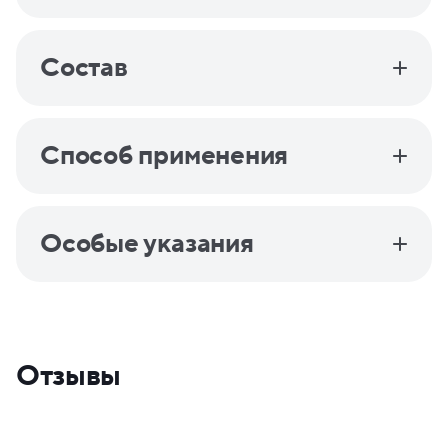
Состав
Способ применения
Особые указания
Отзывы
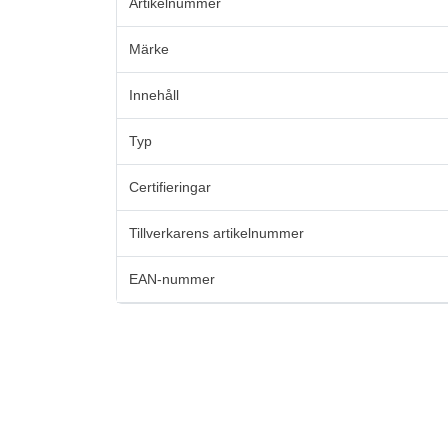
Artikelnummer
Märke
Innehåll
Typ
Certifieringar
Tillverkarens artikelnummer
EAN-nummer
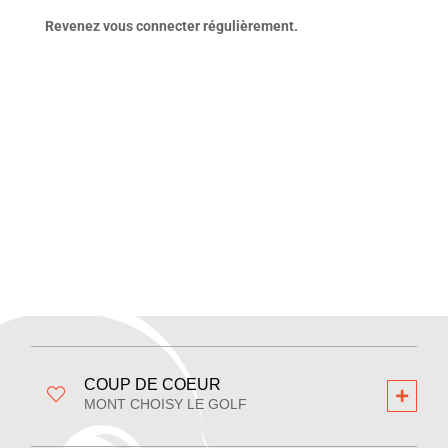
Revenez vous connecter régulièrement.
COUP DE COEUR
MONT CHOISY LE GOLF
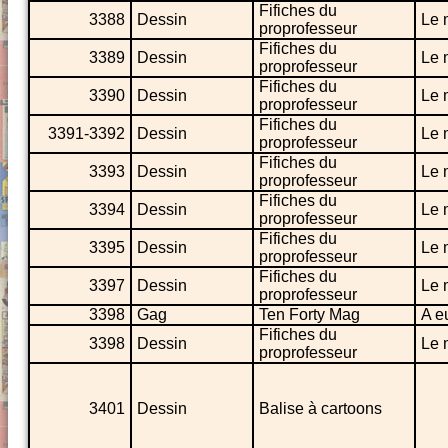
Fifiches du
3388
Dessin
Le 
proprofesseur
Fifiches du
3389
Dessin
Le 
proprofesseur
Fifiches du
3390
Dessin
Le 
proprofesseur
Fifiches du
3391-3392
Dessin
Le 
proprofesseur
Fifiches du
3393
Dessin
Le 
proprofesseur
Fifiches du
3394
Dessin
Le 
proprofesseur
Fifiches du
3395
Dessin
Le 
proprofesseur
Fifiches du
3397
Dessin
Le 
proprofesseur
3398
Gag
Ten Forty Mag
A e
Fifiches du
3398
Dessin
Le 
proprofesseur
3401
Dessin
Balise à cartoons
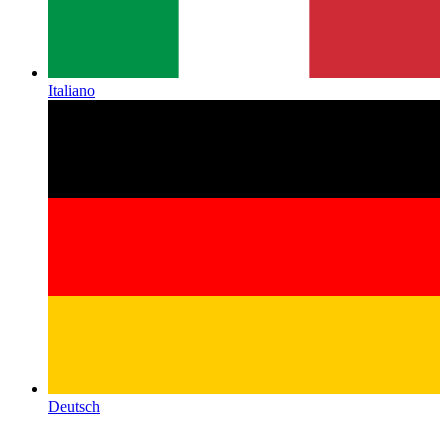
Italiano
Deutsch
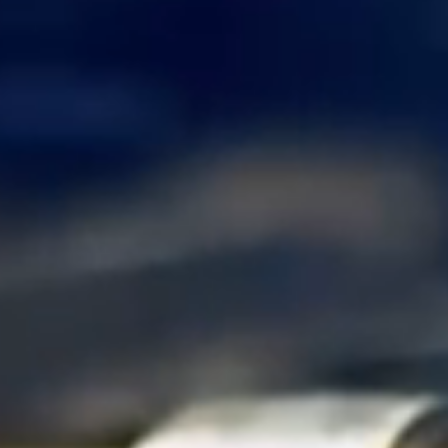
机器人精密互连方案
专攻微型化场景，为人形机器人手指关节提供高柔性与高精度信号传输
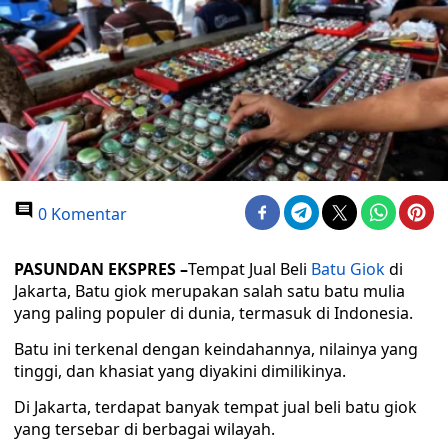
0 Komentar
PASUNDAN EKSPRES –
Tempat Jual Beli
Batu Giok
di
Jakarta, Batu giok merupakan salah satu batu mulia
yang paling populer di dunia, termasuk di Indonesia.
Batu ini terkenal dengan keindahannya, nilainya yang
tinggi, dan khasiat yang diyakini dimilikinya.
Di Jakarta, terdapat banyak tempat jual beli batu giok
yang tersebar di berbagai wilayah.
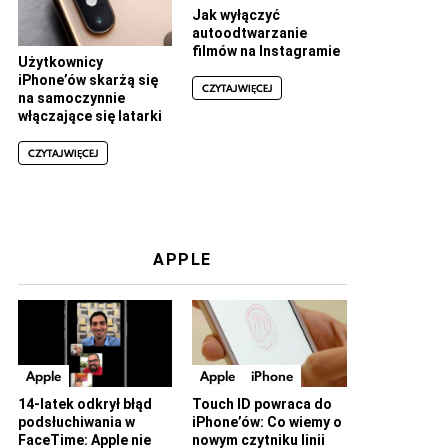
Jak wyłączyć
autoodtwarzanie
filmów na Instagramie
Użytkownicy
iPhone’ów skarżą się
CZYTAJ WIĘCEJ
na samoczynnie
włączające się latarki
CZYTAJ WIĘCEJ
APPLE
Apple
Apple
iPhone
14-latek odkrył błąd
Touch ID powraca do
podsłuchiwania w
iPhone’ów: Co wiemy o
FaceTime: Apple nie
nowym czytniku linii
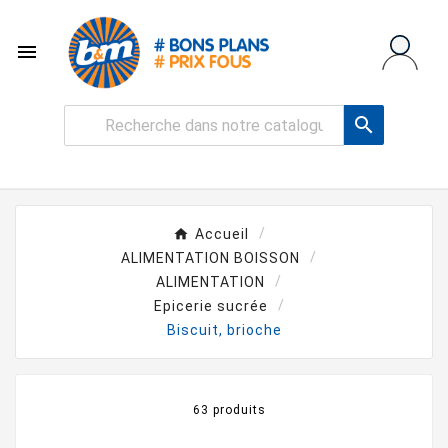


Accueil
ALIMENTATION BOISSON
ALIMENTATION
Epicerie sucrée
Biscuit, brioche
63 produits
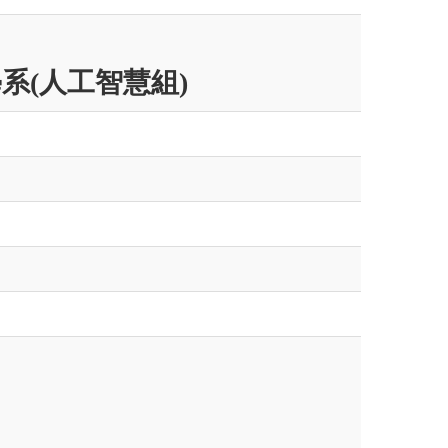
系(人工智慧組)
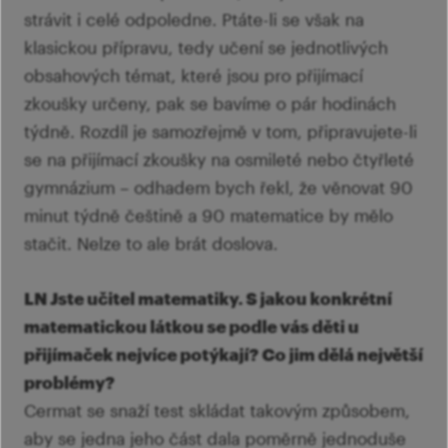
strávit i celé odpoledne. Ptáte-li se však na
klasickou přípravu, tedy učení se jednotlivých
obsahových témat, které jsou pro přijímací
zkoušky určeny, pak se bavíme o pár hodinách
týdně. Rozdíl je samozřejmě v tom, připravujete-li
se na přijímací zkoušky na osmileté nebo čtyřleté
gymnázium – odhadem bych řekl, že věnovat 90
minut týdně češtině a 90 matematice by mělo
stačit. Nelze to ale brát doslova.
LN Jste učitel matematiky. S jakou konkrétní
matematickou látkou se podle vás děti u
přijímaček nejvíce potýkají? Co jim dělá největší
problémy?
Cermat se snaží test skládat takovým způsobem,
aby se jedna jeho část dala poměrně jednoduše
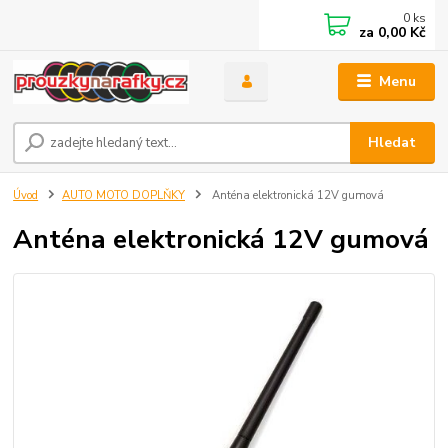
0
ks
za
0,00 Kč
Menu
Hledat
Úvod
AUTO MOTO DOPLŇKY
Anténa elektronická 12V gumová
Anténa elektronická 12V gumová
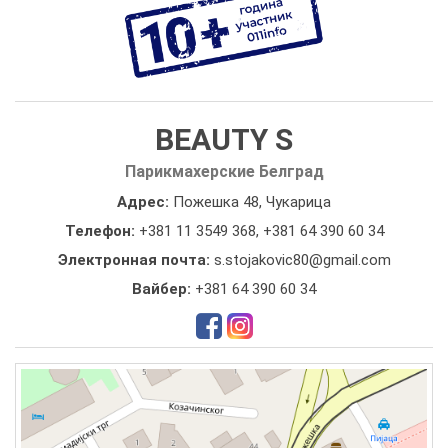
BEAUTY S
Парикмахерские Белград
Адрес:
Пожешка 48, Чукарица
Телефон:
+381 11 3549 368
,
+381 64 390 60 34
Электронная почта:
s.stojakovic80@gmail.com
Вайбер:
+381 64 390 60 34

• • • • •

YOUR ASSIGNMENT: Your task is to copy each line of the entries that includes the word "iPhone".

SOLUTION TO THIS EXERCISE:
iPhone’ów skarżą się
iPhone
iPhone’ów: Co wiemy o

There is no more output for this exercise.